Anonymous Monk has asked for the wisdom of the Perl Monks concerning the following question:

I want to build a redundancy checker using Perl. How do I detect the data is redundant from my database(MySQL).

Replies are listed 'Best First'.
Re: redundancy Checker
by GrandFather (Saint) on Jul 27, 2005 at 01:38 UTC

    First ask yourself "what comprises redundant data?".


    Perl is Huffman encoded by design.
      For example the user input a list of data for a school. Then another user input another list of data for that school, and then other user and so on. So how do I detect the redundant data? TQ

        How do you determine redundant schools?

        I had to import data from a system, that might've had the 'University of Louisville Speed School' as 'UL' 'U of L' 'U Louisville' 'Univ. Louisville', 'Speed School', etc.

        If you're looking for exact string duplicates, it's fairly easy to just in SQL, assuming we're looking for duplicated entries of field1, field2:

        SELECT COUNT(*) AS duplicates, field1, field2 FROM some_table GROUP BY field1, field2 HAVING duplicates > 2

        Then you know which records to bother looking at, rather than having to go through the whole table.

        At the time the second (redundant) data is entered you should notice that there is already an entry in the data base for the re-entered data.

        At that time you either throw away the redundant data or replace/edit the existing data base entry.

        Perhaps you need to show us the sort of code you have currently and explain where the problem is?


        Perl is Huffman encoded by design.
Re: redundancy Checker
by spiritway (Vicar) on Jul 27, 2005 at 02:48 UTC

    One way that comes to mind is to use a sorted list of the data. When you get a new element, find its place in the list. If it's already there, then you don't need to add it. If it's not there, then add it in the proper place.

    HTH.

      Um, wouldn't that be faster by just inserting into a hash - when you get a new element, see if it's already in the hash?

      However, the OP is really asking much more about SQL than perl. Not that it's off-topic in my opinion, but answers should probably focus on the OP's problem area. Lists and hashes are unlikely to be the best solutions.

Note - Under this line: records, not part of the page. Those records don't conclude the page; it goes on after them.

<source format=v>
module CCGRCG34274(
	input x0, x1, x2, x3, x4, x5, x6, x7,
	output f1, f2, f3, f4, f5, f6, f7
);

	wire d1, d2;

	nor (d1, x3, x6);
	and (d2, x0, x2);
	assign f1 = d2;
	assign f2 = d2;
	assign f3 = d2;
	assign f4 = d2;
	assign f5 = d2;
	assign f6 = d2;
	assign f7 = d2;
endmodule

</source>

      The problem really is in defining what "duplicate" is. And then devising either tables or SQL queries (or some combination of both) to expose those duplicates. Even using lists or hashes, we still would need a better definition of what "duplicate" means to know what to sort on, or what to use as the hash key.

Re: redundancy Checker
by sk (Curate) on Jul 27, 2005 at 04:18 UTC
    From your question it does not look like you are evaluating Perl approach vs SQL. But anyways here is my take on redundancy - If you want Perl approach, I would use a Hash as tanktalus has mentioned above. This assumes your data is not HUGE! If so then you want keep the information indexed/sorted so that you can check for the key very quickly (also mentioned above).

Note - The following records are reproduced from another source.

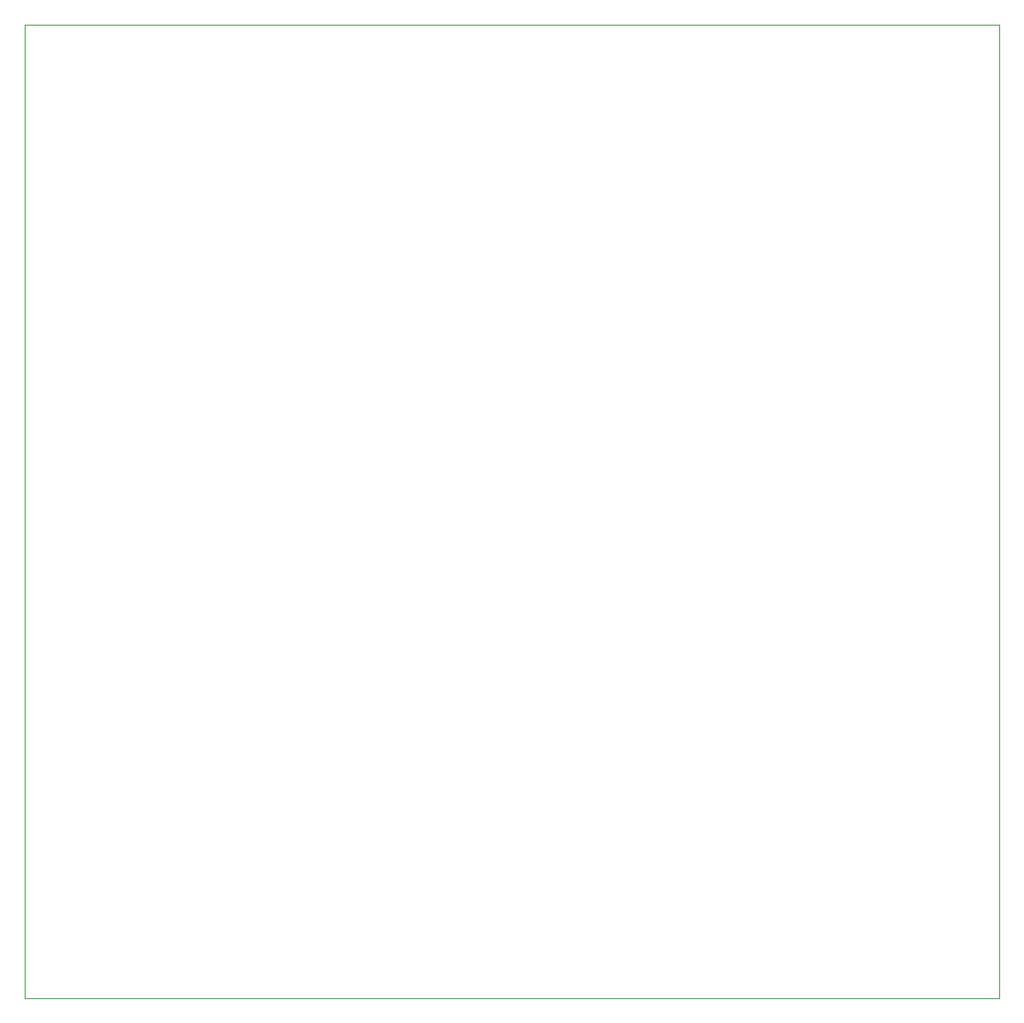
<source format=gm1>
G04 #@! TF.GenerationSoftware,KiCad,Pcbnew,(7.0.0)*
G04 #@! TF.CreationDate,2023-05-19T01:27:26+02:00*
G04 #@! TF.ProjectId,Pot-X2,506f742d-5832-42e6-9b69-6361645f7063,rev?*
G04 #@! TF.SameCoordinates,Original*
G04 #@! TF.FileFunction,Profile,NP*
%FSLAX46Y46*%
G04 Gerber Fmt 4.6, Leading zero omitted, Abs format (unit mm)*
G04 Created by KiCad (PCBNEW (7.0.0)) date 2023-05-19 01:27:26*
%MOMM*%
%LPD*%
G01*
G04 APERTURE LIST*
G04 #@! TA.AperFunction,Profile*
%ADD10C,0.100000*%
G04 #@! TD*
G04 APERTURE END LIST*
D10*
X162000000Y-111000000D02*
X61900000Y-111000000D01*
X61900000Y-11000000D01*
X162000000Y-11000000D01*
X162000000Y-111000000D01*
M02*

</source>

    If you are looking for SQL way then you should consider setting that field as UNIQUE. If you try to update a field that will vioate this unique constraint MYSQL will throw a warning and not update (assuming you will not be using the IGNORE option). If you are updating the data from Perl then you should be able to trap the warning/failure to execute query and report back to the user.  show warnings in MYSQL should give the warning that was generated.

    cheers

    SK

Re: redundancy Checker
by TedPride (Priest) on Jul 27, 2005 at 06:43 UTC
    First you have to define what makes a school unique. In this case, probably the combination of state, city, or zip code (depending on how detailed the information is) and school name. Second, you have to standardize this information. Capitalization is your biggest problem - put the important fields in all caps. Third, make sure mySQL recognizes that the combination of these fields has to be unique. A UNIQUE INDEX will prevent multiple records being submitted with the same field combination.

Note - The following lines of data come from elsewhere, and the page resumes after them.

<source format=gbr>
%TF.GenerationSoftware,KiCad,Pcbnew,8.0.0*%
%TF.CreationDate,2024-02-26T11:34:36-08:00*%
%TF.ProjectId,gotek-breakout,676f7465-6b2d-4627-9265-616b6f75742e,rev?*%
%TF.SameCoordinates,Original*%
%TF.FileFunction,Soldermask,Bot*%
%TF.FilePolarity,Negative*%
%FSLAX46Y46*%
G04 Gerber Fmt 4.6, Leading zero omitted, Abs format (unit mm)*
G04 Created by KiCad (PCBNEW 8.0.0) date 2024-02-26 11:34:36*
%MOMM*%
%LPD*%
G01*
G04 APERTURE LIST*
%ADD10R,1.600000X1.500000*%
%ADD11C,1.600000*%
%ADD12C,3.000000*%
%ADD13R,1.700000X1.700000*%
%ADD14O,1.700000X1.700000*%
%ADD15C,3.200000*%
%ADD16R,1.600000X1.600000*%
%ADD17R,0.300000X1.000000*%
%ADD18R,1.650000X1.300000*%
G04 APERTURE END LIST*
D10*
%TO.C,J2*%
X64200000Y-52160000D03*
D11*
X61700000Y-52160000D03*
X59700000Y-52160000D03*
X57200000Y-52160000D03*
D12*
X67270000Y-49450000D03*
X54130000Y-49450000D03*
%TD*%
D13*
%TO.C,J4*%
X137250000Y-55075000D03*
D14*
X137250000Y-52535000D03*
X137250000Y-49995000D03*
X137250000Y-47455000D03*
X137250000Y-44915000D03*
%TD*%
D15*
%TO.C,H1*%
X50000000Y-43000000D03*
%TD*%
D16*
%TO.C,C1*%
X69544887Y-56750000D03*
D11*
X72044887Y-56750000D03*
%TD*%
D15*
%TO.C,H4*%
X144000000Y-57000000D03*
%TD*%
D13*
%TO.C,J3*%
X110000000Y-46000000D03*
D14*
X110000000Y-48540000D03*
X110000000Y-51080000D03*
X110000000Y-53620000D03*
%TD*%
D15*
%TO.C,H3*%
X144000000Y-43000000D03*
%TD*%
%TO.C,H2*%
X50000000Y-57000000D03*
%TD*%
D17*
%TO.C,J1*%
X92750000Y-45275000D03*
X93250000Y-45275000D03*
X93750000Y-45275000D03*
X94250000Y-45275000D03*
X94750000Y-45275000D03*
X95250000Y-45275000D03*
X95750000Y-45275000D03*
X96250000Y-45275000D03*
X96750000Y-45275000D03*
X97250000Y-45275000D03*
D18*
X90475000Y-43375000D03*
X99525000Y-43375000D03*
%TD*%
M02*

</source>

    Fourth, duplicates will still get through due to misspellings or name variations. Make sure you have an easy way to list all the schools in a particular zip in alphabetic order, so you can identify duplicate entries with a minimum of trouble.

    Fifth, spam will also be a problem. Keep a cache of the last x number of submissions with IP and timestamp, and reject submissions from the same IP within x seconds of its last submission. You can also keep a log of submission attempts and run a secondary routine every now and then to identify bots.